Task to carry out
Every record must be restated exactly. Drop the images.

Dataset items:
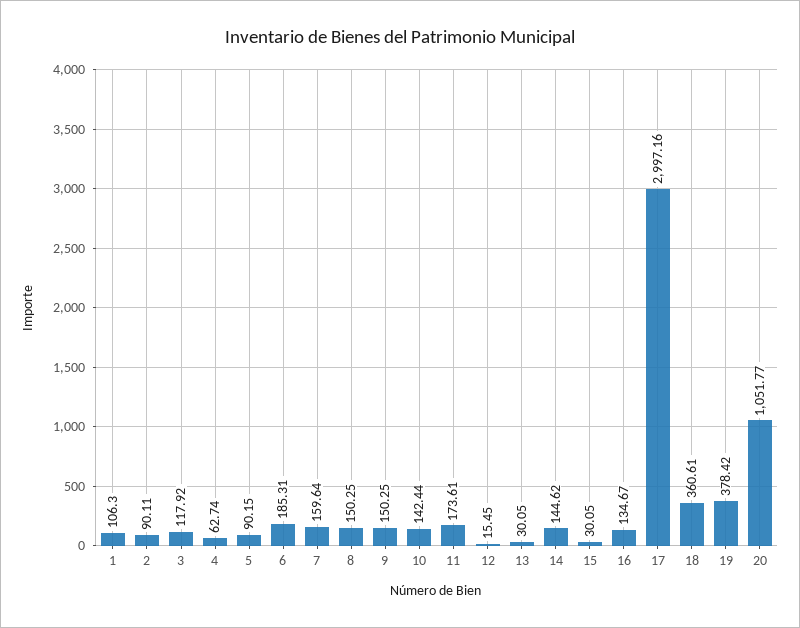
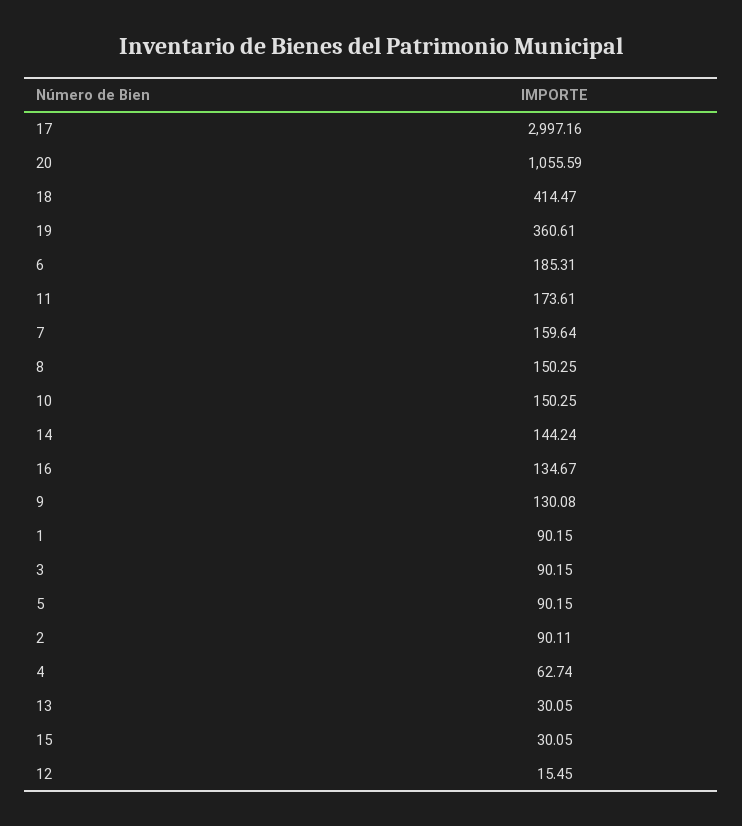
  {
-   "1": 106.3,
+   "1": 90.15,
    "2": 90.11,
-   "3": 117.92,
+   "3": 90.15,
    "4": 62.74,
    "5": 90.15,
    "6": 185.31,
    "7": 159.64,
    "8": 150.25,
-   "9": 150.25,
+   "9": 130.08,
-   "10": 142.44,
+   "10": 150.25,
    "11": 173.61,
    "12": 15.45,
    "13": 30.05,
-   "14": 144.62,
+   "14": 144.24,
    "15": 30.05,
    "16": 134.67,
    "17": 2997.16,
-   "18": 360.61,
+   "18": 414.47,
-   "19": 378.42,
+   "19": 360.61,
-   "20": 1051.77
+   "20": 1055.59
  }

Finished exercise
  {
-   "1": 106.3,
+   "1": 90.15,
    "2": 90.11,
-   "3": 117.92,
+   "3": 90.15,
    "4": 62.74,
    "5": 90.15,
    "6": 185.31,
    "7": 159.64,
    "8": 150.25,
-   "9": 150.25,
+   "9": 130.08,
-   "10": 142.44,
+   "10": 150.25,
    "11": 173.61,
    "12": 15.45,
    "13": 30.05,
-   "14": 144.62,
+   "14": 144.24,
    "15": 30.05,
    "16": 134.67,
    "17": 2997.16,
-   "18": 360.61,
+   "18": 414.47,
-   "19": 378.42,
+   "19": 360.61,
-   "20": 1051.77
+   "20": 1055.59
  }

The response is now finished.